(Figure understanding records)
■ ■ ■ ■

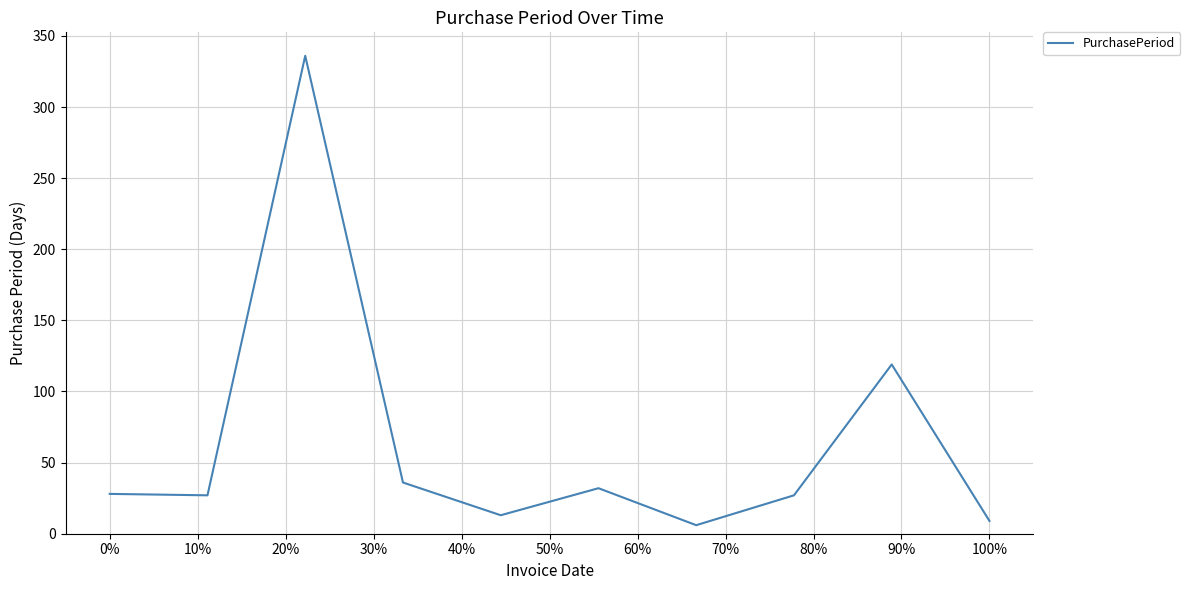

What is the difference between the maximum and minimum values?

330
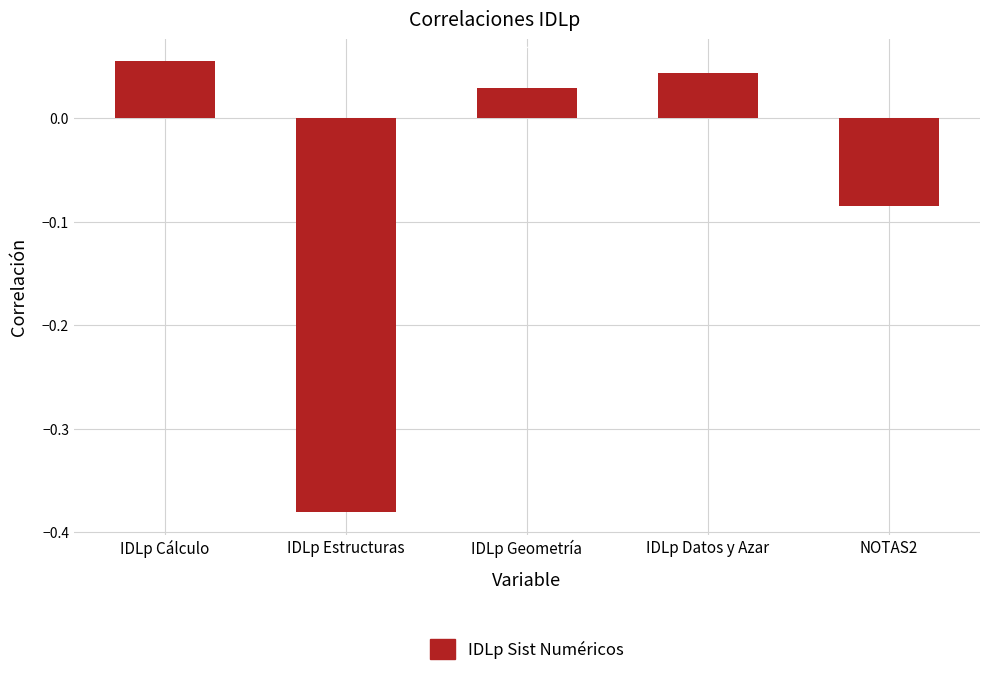

Which label corresponds to the smallest value in the chart?

IDLp Estructuras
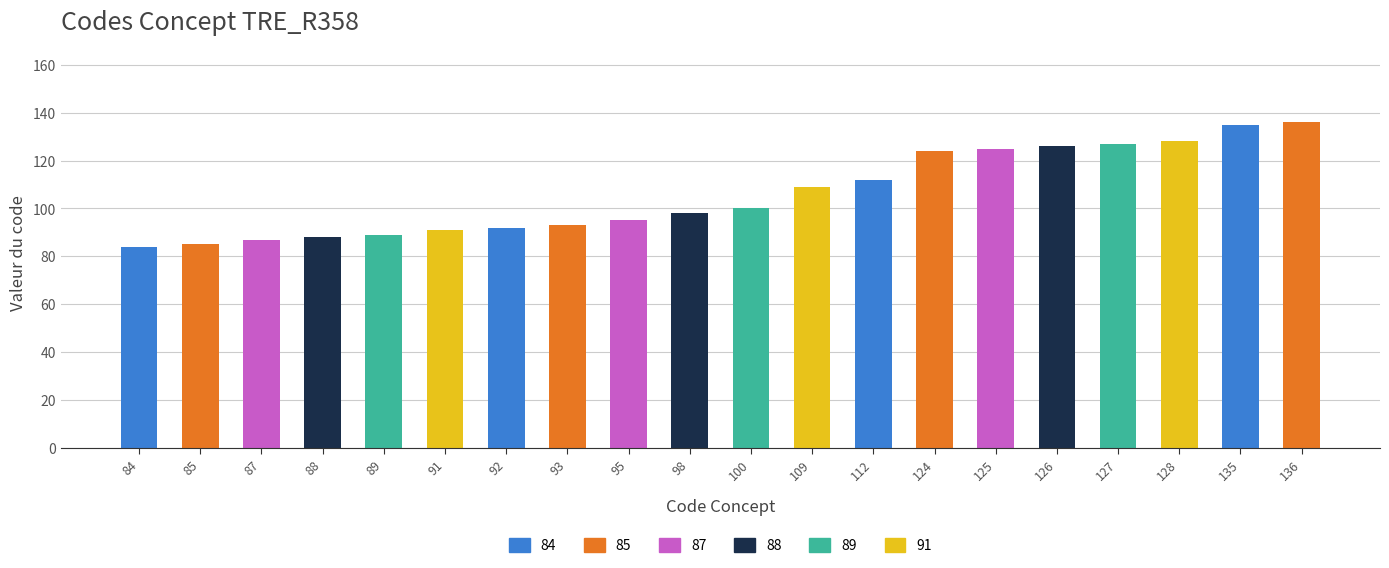

Is it true that the value at 100 is 100?

True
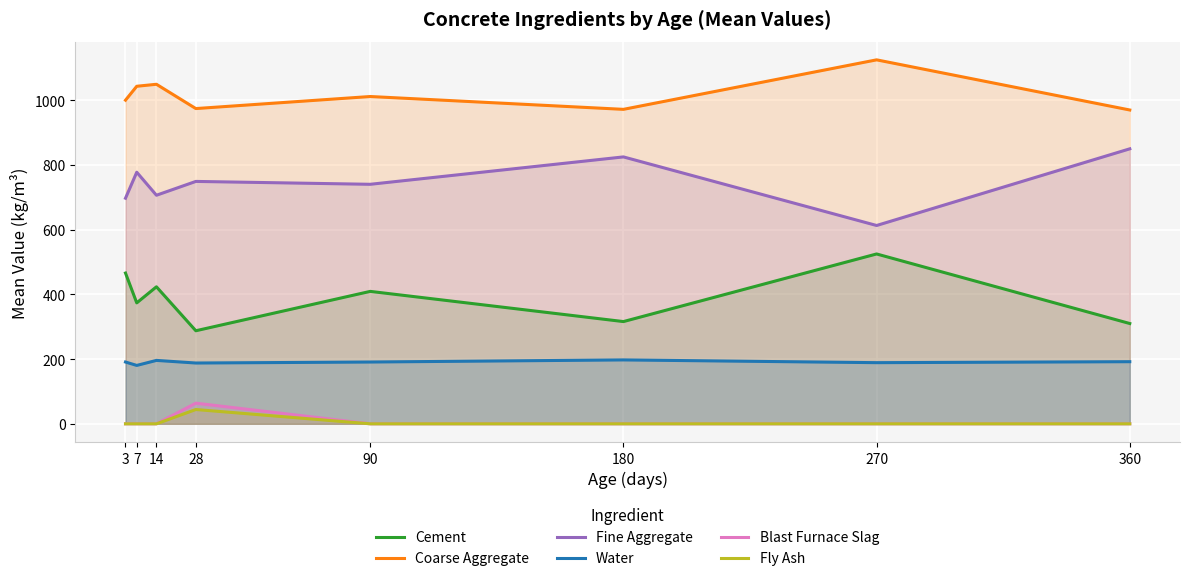

What is the sum of all Fine Aggregate values?

5959.1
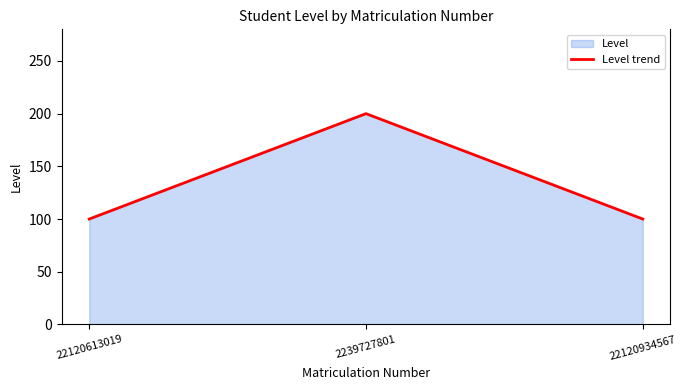

At which category does the chart reach its minimum across all series?

22120613019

■ ■ ■ ■

* [ACTIVITY] Copy out the records above word for word, every one of them, but leave out the pictures.

* [ANSWER TO THIS PROBLEM]
What is the difference between the maximum and minimum values?

330

Which label corresponds to the smallest value in the chart?

IDLp Estructuras

Is it true that the value at 100 is 100?

True

What is the sum of all Fine Aggregate values?

5959.1

At which category does the chart reach its minimum across all series?

22120613019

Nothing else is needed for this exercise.